--- Start Record excerpts ---

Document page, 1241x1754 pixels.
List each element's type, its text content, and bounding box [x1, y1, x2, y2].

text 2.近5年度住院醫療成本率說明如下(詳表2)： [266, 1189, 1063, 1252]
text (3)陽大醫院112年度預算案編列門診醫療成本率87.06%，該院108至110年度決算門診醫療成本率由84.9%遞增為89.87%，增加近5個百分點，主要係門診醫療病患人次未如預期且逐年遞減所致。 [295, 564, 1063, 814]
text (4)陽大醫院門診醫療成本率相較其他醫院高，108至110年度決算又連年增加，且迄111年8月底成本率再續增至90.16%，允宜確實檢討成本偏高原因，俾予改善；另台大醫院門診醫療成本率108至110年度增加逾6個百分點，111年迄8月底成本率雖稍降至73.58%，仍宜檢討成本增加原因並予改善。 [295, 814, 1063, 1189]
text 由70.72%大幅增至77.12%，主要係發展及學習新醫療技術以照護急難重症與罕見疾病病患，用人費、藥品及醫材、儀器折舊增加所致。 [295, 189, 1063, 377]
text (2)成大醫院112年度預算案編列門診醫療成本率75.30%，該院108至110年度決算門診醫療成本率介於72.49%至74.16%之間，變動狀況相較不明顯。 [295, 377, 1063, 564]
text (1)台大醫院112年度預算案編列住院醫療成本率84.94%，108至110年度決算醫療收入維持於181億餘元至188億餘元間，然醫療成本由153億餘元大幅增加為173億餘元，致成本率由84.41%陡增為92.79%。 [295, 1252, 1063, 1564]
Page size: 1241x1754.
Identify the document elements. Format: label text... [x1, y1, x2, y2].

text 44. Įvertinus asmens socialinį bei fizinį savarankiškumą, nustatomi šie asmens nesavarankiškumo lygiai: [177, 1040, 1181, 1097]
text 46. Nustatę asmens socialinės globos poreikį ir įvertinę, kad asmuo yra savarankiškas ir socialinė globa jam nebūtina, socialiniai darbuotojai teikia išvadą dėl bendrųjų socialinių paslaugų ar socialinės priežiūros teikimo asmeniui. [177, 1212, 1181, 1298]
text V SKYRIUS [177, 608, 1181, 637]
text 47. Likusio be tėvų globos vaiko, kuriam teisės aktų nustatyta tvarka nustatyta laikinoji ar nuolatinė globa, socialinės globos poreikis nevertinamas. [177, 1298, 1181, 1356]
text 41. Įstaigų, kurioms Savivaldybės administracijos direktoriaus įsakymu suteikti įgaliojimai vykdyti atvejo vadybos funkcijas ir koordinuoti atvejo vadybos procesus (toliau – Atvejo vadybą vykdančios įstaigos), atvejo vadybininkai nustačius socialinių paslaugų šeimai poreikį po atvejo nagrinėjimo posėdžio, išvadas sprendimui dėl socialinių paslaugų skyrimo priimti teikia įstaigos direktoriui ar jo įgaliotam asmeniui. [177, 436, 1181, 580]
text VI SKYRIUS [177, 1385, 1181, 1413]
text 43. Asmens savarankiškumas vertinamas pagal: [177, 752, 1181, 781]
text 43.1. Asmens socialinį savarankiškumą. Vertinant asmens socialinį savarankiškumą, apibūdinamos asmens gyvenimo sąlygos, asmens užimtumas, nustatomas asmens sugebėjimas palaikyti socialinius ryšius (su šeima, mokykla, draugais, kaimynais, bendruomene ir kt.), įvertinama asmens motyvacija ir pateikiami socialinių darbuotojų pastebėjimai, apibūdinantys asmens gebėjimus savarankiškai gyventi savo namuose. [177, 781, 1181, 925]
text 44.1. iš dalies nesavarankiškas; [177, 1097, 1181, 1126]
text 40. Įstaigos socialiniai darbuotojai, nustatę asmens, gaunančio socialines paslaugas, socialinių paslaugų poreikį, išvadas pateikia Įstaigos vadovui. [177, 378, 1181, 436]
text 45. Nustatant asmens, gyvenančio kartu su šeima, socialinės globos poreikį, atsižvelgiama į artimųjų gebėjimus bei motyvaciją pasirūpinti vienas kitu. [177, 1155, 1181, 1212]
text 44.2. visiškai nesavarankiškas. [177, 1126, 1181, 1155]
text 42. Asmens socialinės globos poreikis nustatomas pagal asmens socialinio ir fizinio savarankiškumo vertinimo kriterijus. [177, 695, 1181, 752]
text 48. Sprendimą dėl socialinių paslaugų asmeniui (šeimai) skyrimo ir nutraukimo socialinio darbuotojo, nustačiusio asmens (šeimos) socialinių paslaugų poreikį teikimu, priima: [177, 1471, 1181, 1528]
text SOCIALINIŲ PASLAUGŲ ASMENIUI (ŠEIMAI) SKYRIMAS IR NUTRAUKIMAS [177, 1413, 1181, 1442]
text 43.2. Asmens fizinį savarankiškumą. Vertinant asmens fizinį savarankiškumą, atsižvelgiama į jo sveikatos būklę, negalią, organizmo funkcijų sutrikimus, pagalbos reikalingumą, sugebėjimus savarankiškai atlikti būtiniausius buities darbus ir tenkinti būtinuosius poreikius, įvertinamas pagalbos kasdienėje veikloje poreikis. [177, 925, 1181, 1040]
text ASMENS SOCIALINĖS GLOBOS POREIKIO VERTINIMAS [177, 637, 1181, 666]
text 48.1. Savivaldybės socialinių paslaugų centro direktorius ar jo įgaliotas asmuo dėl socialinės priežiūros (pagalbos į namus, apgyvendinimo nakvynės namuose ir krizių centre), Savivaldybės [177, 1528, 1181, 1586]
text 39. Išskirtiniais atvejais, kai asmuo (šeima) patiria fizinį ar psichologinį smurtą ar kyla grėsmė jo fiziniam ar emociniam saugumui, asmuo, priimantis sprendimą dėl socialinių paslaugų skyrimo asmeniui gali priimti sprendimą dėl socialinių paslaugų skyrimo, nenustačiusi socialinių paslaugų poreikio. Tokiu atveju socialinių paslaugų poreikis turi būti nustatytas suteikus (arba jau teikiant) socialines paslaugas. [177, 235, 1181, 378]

--- End Record excerpts ---

* To do
Output every line of the records above verbatim, with no changes to wording, numbers, or order.

* Result for this task
Document page, 1241x1754 pixels.
List each element's type, its text content, and bounding box [x1, y1, x2, y2].

text 2.近5年度住院醫療成本率說明如下(詳表2)： [266, 1189, 1063, 1252]
text (3)陽大醫院112年度預算案編列門診醫療成本率87.06%，該院108至110年度決算門診醫療成本率由84.9%遞增為89.87%，增加近5個百分點，主要係門診醫療病患人次未如預期且逐年遞減所致。 [295, 564, 1063, 814]
text (4)陽大醫院門診醫療成本率相較其他醫院高，108至110年度決算又連年增加，且迄111年8月底成本率再續增至90.16%，允宜確實檢討成本偏高原因，俾予改善；另台大醫院門診醫療成本率108至110年度增加逾6個百分點，111年迄8月底成本率雖稍降至73.58%，仍宜檢討成本增加原因並予改善。 [295, 814, 1063, 1189]
text 由70.72%大幅增至77.12%，主要係發展及學習新醫療技術以照護急難重症與罕見疾病病患，用人費、藥品及醫材、儀器折舊增加所致。 [295, 189, 1063, 377]
text (2)成大醫院112年度預算案編列門診醫療成本率75.30%，該院108至110年度決算門診醫療成本率介於72.49%至74.16%之間，變動狀況相較不明顯。 [295, 377, 1063, 564]
text (1)台大醫院112年度預算案編列住院醫療成本率84.94%，108至110年度決算醫療收入維持於181億餘元至188億餘元間，然醫療成本由153億餘元大幅增加為173億餘元，致成本率由84.41%陡增為92.79%。 [295, 1252, 1063, 1564]
Page size: 1241x1754.
Identify the document elements. Format: label text... [x1, y1, x2, y2].

text 44. Įvertinus asmens socialinį bei fizinį savarankiškumą, nustatomi šie asmens nesavarankiškumo lygiai: [177, 1040, 1181, 1097]
text 46. Nustatę asmens socialinės globos poreikį ir įvertinę, kad asmuo yra savarankiškas ir socialinė globa jam nebūtina, socialiniai darbuotojai teikia išvadą dėl bendrųjų socialinių paslaugų ar socialinės priežiūros teikimo asmeniui. [177, 1212, 1181, 1298]
text V SKYRIUS [177, 608, 1181, 637]
text 47. Likusio be tėvų globos vaiko, kuriam teisės aktų nustatyta tvarka nustatyta laikinoji ar nuolatinė globa, socialinės globos poreikis nevertinamas. [177, 1298, 1181, 1356]
text 41. Įstaigų, kurioms Savivaldybės administracijos direktoriaus įsakymu suteikti įgaliojimai vykdyti atvejo vadybos funkcijas ir koordinuoti atvejo vadybos procesus (toliau – Atvejo vadybą vykdančios įstaigos), atvejo vadybininkai nustačius socialinių paslaugų šeimai poreikį po atvejo nagrinėjimo posėdžio, išvadas sprendimui dėl socialinių paslaugų skyrimo priimti teikia įstaigos direktoriui ar jo įgaliotam asmeniui. [177, 436, 1181, 580]
text VI SKYRIUS [177, 1385, 1181, 1413]
text 43. Asmens savarankiškumas vertinamas pagal: [177, 752, 1181, 781]
text 43.1. Asmens socialinį savarankiškumą. Vertinant asmens socialinį savarankiškumą, apibūdinamos asmens gyvenimo sąlygos, asmens užimtumas, nustatomas asmens sugebėjimas palaikyti socialinius ryšius (su šeima, mokykla, draugais, kaimynais, bendruomene ir kt.), įvertinama asmens motyvacija ir pateikiami socialinių darbuotojų pastebėjimai, apibūdinantys asmens gebėjimus savarankiškai gyventi savo namuose. [177, 781, 1181, 925]
text 44.1. iš dalies nesavarankiškas; [177, 1097, 1181, 1126]
text 40. Įstaigos socialiniai darbuotojai, nustatę asmens, gaunančio socialines paslaugas, socialinių paslaugų poreikį, išvadas pateikia Įstaigos vadovui. [177, 378, 1181, 436]
text 45. Nustatant asmens, gyvenančio kartu su šeima, socialinės globos poreikį, atsižvelgiama į artimųjų gebėjimus bei motyvaciją pasirūpinti vienas kitu. [177, 1155, 1181, 1212]
text 44.2. visiškai nesavarankiškas. [177, 1126, 1181, 1155]
text 42. Asmens socialinės globos poreikis nustatomas pagal asmens socialinio ir fizinio savarankiškumo vertinimo kriterijus. [177, 695, 1181, 752]
text 48. Sprendimą dėl socialinių paslaugų asmeniui (šeimai) skyrimo ir nutraukimo socialinio darbuotojo, nustačiusio asmens (šeimos) socialinių paslaugų poreikį teikimu, priima: [177, 1471, 1181, 1528]
text SOCIALINIŲ PASLAUGŲ ASMENIUI (ŠEIMAI) SKYRIMAS IR NUTRAUKIMAS [177, 1413, 1181, 1442]
text 43.2. Asmens fizinį savarankiškumą. Vertinant asmens fizinį savarankiškumą, atsižvelgiama į jo sveikatos būklę, negalią, organizmo funkcijų sutrikimus, pagalbos reikalingumą, sugebėjimus savarankiškai atlikti būtiniausius buities darbus ir tenkinti būtinuosius poreikius, įvertinamas pagalbos kasdienėje veikloje poreikis. [177, 925, 1181, 1040]
text ASMENS SOCIALINĖS GLOBOS POREIKIO VERTINIMAS [177, 637, 1181, 666]
text 48.1. Savivaldybės socialinių paslaugų centro direktorius ar jo įgaliotas asmuo dėl socialinės priežiūros (pagalbos į namus, apgyvendinimo nakvynės namuose ir krizių centre), Savivaldybės [177, 1528, 1181, 1586]
text 39. Išskirtiniais atvejais, kai asmuo (šeima) patiria fizinį ar psichologinį smurtą ar kyla grėsmė jo fiziniam ar emociniam saugumui, asmuo, priimantis sprendimą dėl socialinių paslaugų skyrimo asmeniui gali priimti sprendimą dėl socialinių paslaugų skyrimo, nenustačiusi socialinių paslaugų poreikio. Tokiu atveju socialinių paslaugų poreikis turi būti nustatytas suteikus (arba jau teikiant) socialines paslaugas. [177, 235, 1181, 378]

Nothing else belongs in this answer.